Le retour du vieux barbu
Du coup, un soupçon s’invite : et si le vieux barbu avait toujours raison ? Vous savez bien, ce fameux Karl Marx – philosophe et économiste – qui, avec Friedrich Engels, dans « L’idéologie allemande », écrit en 1845/1846 mais publié seulement en 1932, montrait que l’idéologie dominante d’une société de classes est toujours celle de la classe dominante. Laquelle s’en sert pour obtenir des classes dominées et exploitées le minimum d’enthousiasme à consentir cette relation inégale qui permet d’éloigner le risque d’une contestation de cette domination. Un truc vieux comme les premiers « grands hommes », sorciers et chefs de tribus, et dont on peut faire la généalogie un peu partout, des Pharaons d’Égypte à Saint Louis jusqu’à ces théoriciens de l’économie justifiant privatisation des services publics et creusement des inégalités… tout en décuplant leurs salaires d’universitaires par des jetons de présence aux CA de banques d’affaires.
Que la « science économique » en pays capitaliste soit de manière écrasante au service du capital est donc plutôt dans l’ordre des choses. Qu’elle puisse prendre les allures d’une religion est logique : une science économique partagée qui mettrait tous les jours à nu les ressorts, mécanismes et moyens par lesquels le fruit du travail est accaparé par le capital constituerait un danger certain. Les religions posent un voile sur le monde. Un voile dont les scientifiques ont du se débarrasser – souvent dans la douleur, voir Galilée et ses ennuis avec L’Église, ou les attaques récurrentes contre Darwin – pour poser les bases d’une approche rationnelle du monde. Longtemps, l’église chrétienne a exercé un rôle puissant dans le maintien de ce voile sur les relations économiques. La chanson Jean Misère d’Eugène Potier le disait à sa manière :

De ces détrousseurs inhumains,
L’Église bénit les sacoches,
Et leur Bon-Dieu nous tient les mains,
Pendant que l’on vide nos poches.


Aujourd’hui ce sont des économistes dits « orthodoxes » qui tiennent les mains et qui s’organisent pour contrer la critique, par exemple en barrant l’accès aux postes universitaires à tout économiste dits « hétérodoxes » (encore un vocabulaire religieux), comme le montre une enquête minutieuse de l’Association Française d’Économie Politique. Qu’il faille lever le voile d’une science économique dominante dont les apories sont décryptées par la pensée critique (4) relève donc d’un travail dont Stéphane Foucart, à sa manière, souligne la nécessité.

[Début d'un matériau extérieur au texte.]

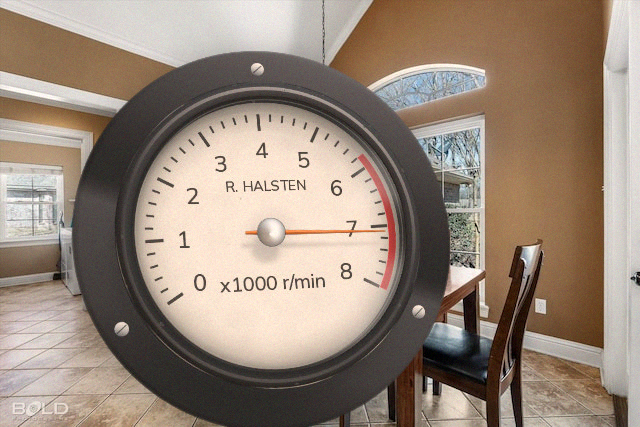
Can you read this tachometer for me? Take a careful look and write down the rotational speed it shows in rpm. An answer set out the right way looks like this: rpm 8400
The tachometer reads rpm 7100
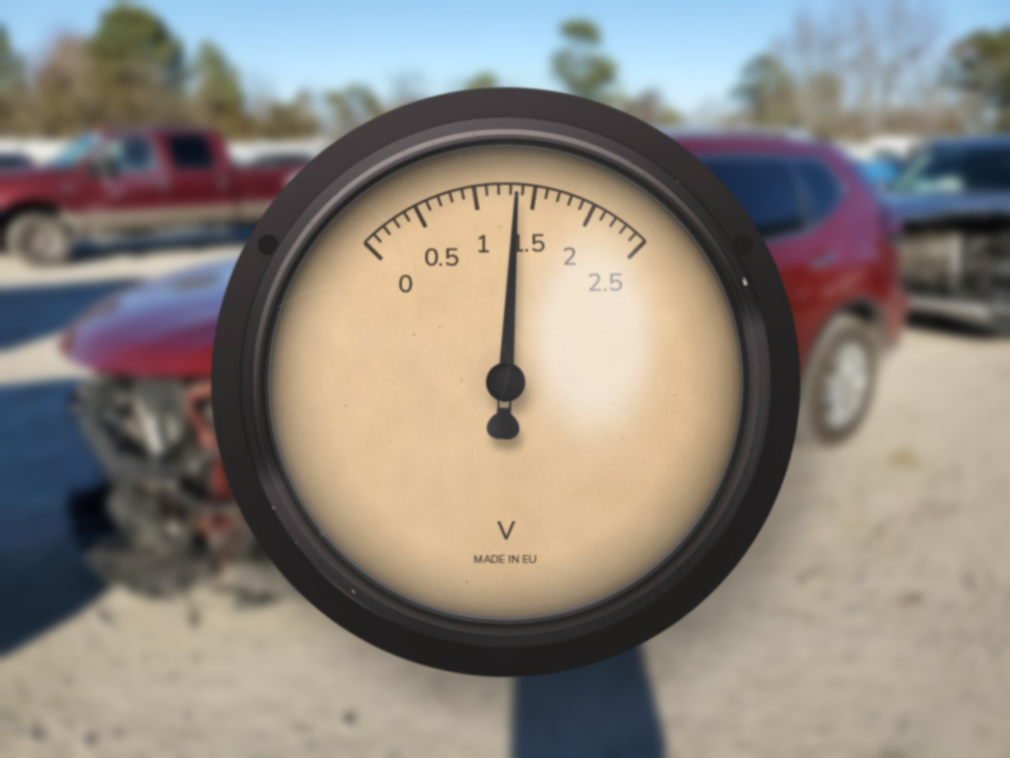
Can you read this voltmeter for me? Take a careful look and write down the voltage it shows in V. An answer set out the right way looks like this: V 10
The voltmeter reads V 1.35
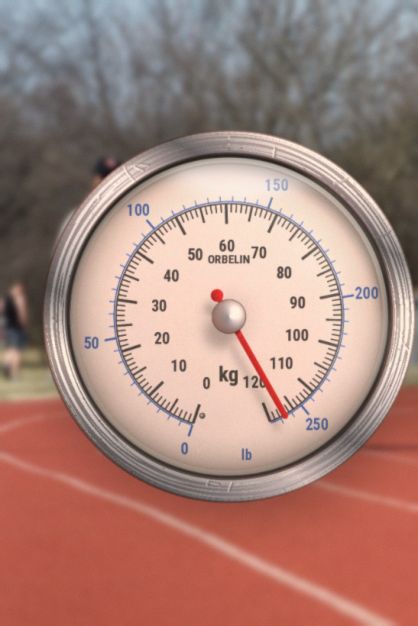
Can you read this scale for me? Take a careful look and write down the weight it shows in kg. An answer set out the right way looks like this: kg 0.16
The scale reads kg 117
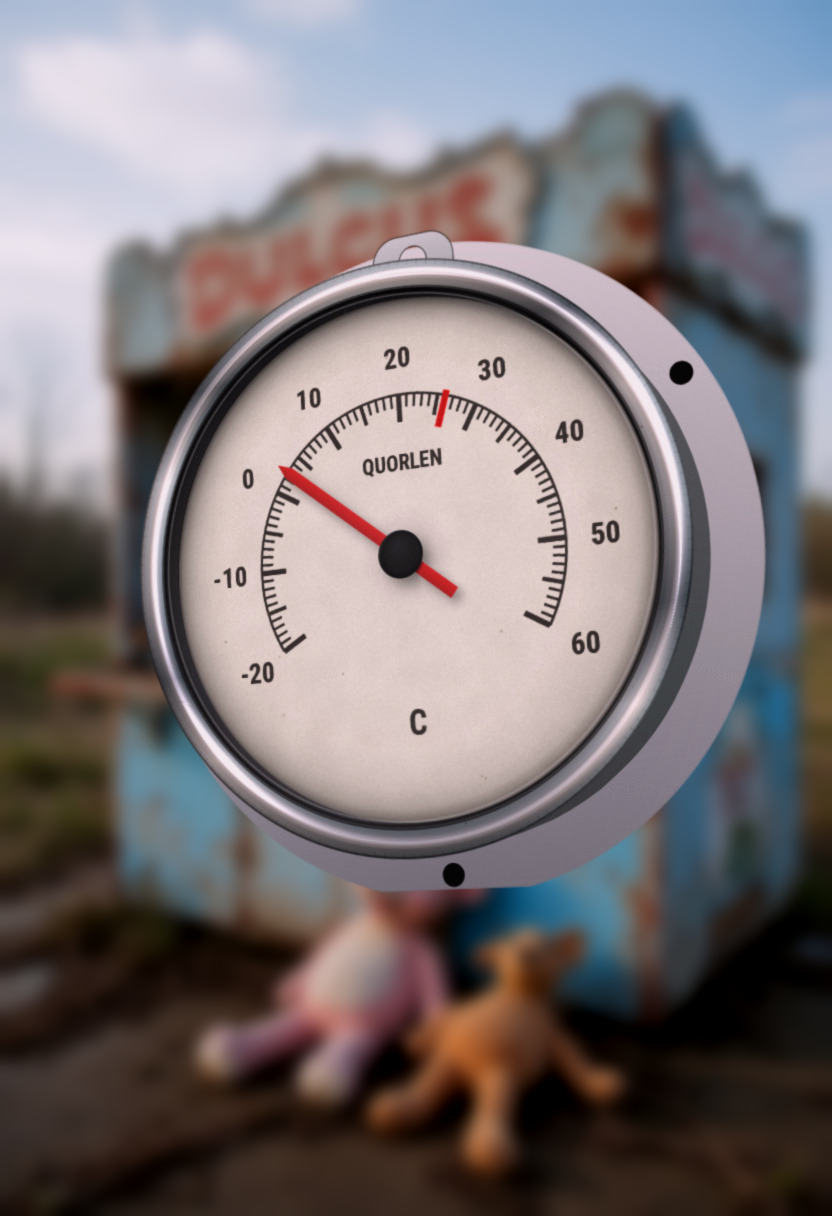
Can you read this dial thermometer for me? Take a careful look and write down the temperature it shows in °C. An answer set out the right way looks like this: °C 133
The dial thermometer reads °C 3
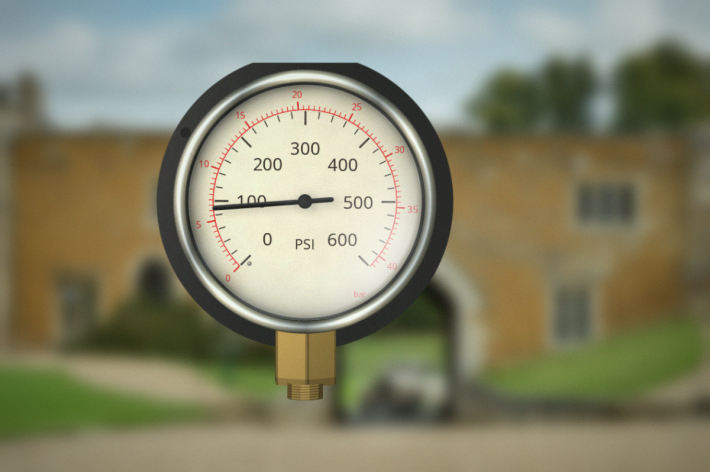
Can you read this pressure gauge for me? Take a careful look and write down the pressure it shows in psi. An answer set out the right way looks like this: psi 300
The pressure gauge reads psi 90
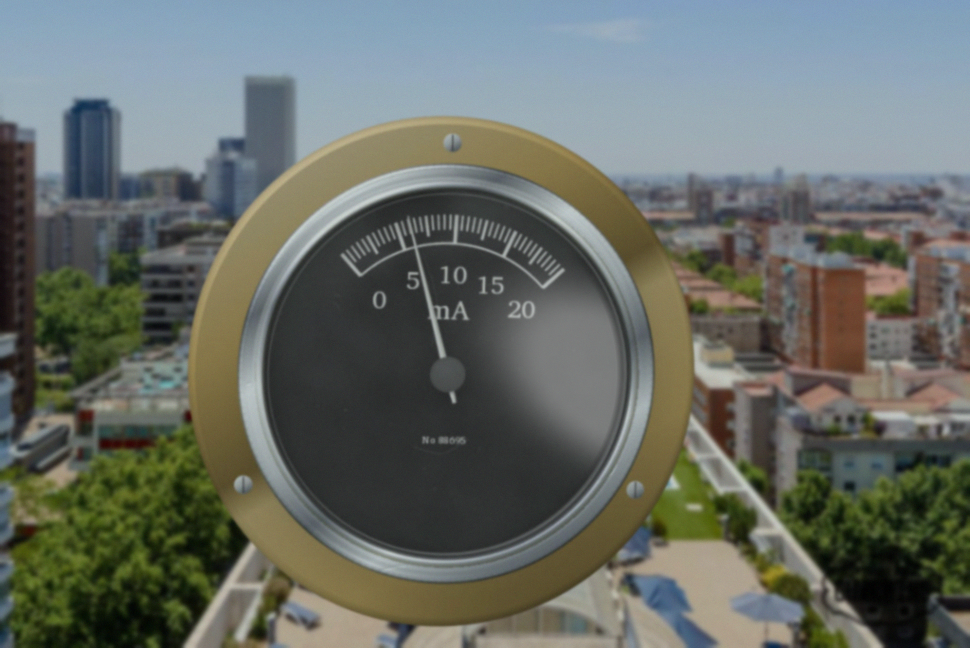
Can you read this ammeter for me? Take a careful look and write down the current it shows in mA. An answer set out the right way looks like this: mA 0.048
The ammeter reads mA 6
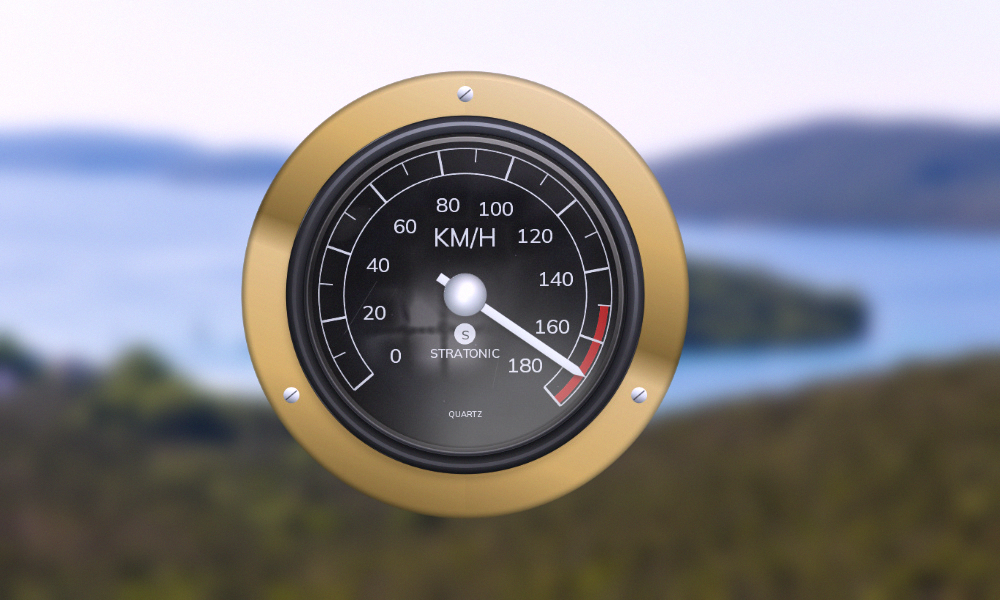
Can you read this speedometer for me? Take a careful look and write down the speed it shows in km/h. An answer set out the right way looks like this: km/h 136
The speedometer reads km/h 170
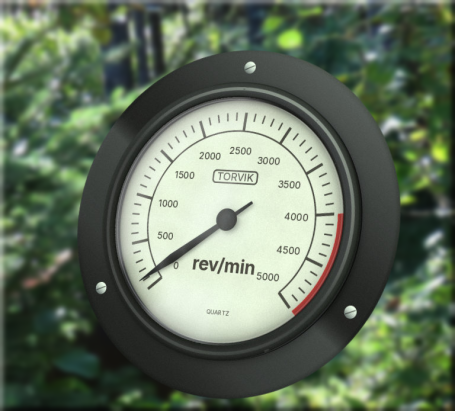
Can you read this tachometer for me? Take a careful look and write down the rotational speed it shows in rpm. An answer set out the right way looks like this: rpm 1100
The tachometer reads rpm 100
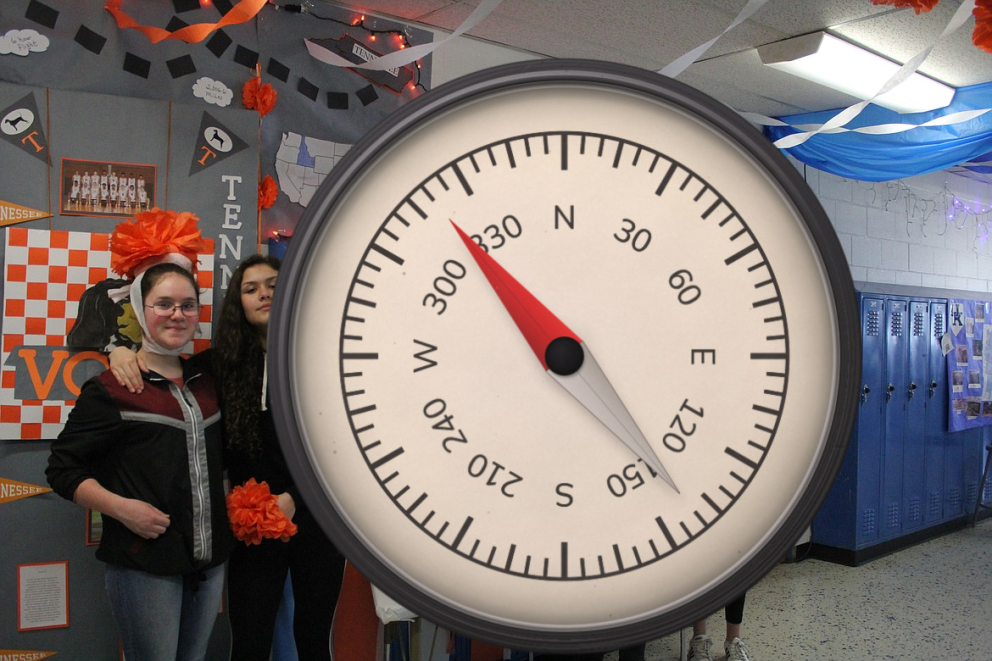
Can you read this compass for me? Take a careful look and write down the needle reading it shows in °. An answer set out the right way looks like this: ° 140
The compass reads ° 320
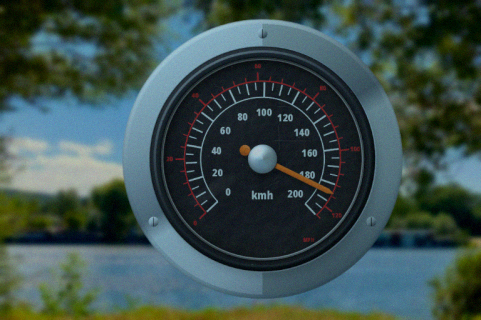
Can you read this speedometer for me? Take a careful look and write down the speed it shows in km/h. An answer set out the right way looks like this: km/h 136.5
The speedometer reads km/h 185
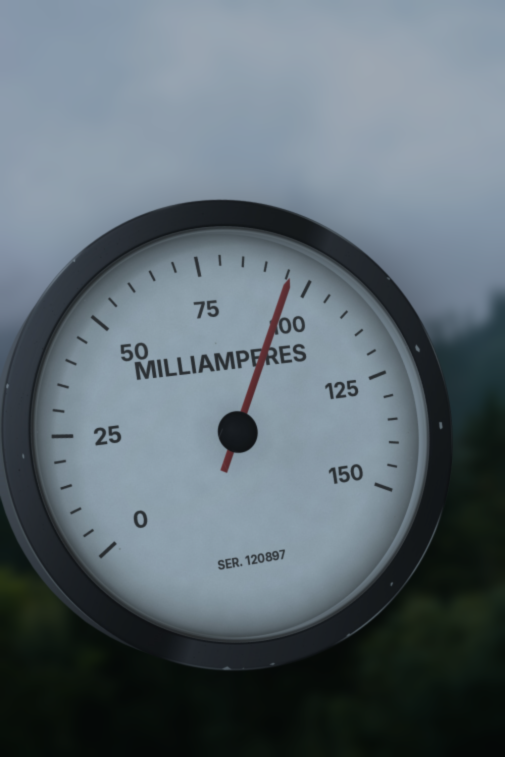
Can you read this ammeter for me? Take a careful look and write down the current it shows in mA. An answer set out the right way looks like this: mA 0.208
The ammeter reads mA 95
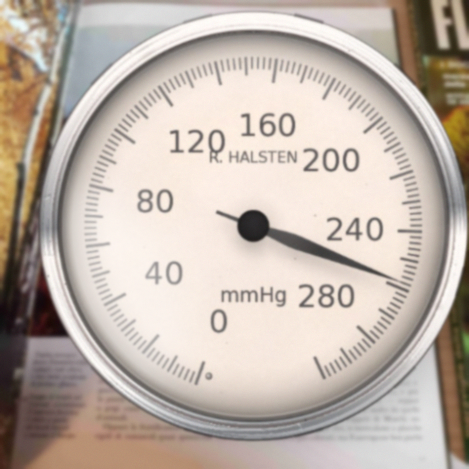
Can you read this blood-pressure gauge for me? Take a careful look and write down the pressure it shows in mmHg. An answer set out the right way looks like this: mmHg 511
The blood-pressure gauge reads mmHg 258
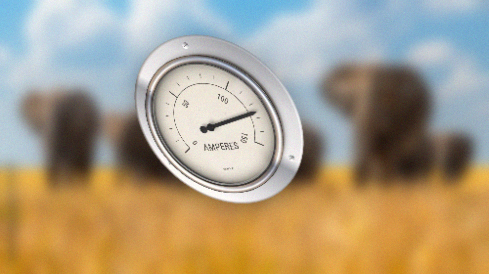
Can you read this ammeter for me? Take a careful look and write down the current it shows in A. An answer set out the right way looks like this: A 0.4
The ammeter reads A 125
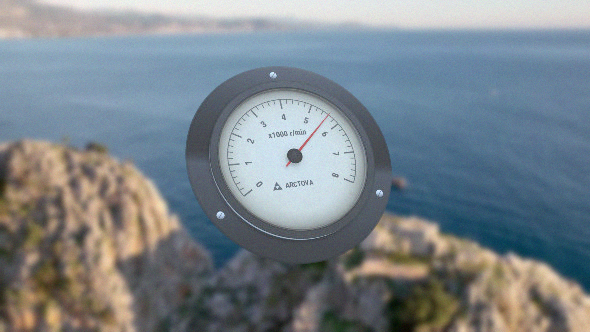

(1) Des Marchés et des Dieux, Comment l’économie devint religion. Stéphane Foucart, Grasset, 19€, 270 p.
(2) Stéphane Foucart omet toutefois de signaler une transformation décisive de ce point de vue : avec l’avènement de l’Empire, et donc à partir d’Octave Auguste, l’Empereur est automatiquement Pontifex Maximus, chef de la religion d’État, dont les empereurs deviennent des déités après leur décès.
(3) Dans la veine décryptage jouissif les amateurs visionneront avec plaisir «Le Grand Retournement»- film de Gérard Mordillat, vision ludico-pédagogique de la crise de 2008 servie par Jacques Weber, Edouard Baer et compagnie.
(4) Stephane Foucart s’appuie sur nombre de critiques dont certaines traitent explicitement d’une « religion du marché » ( cf. David Loy dans Journal of the American Academy of Religion en 1997). Lire par exemple L’imposture économique de Steve Keen.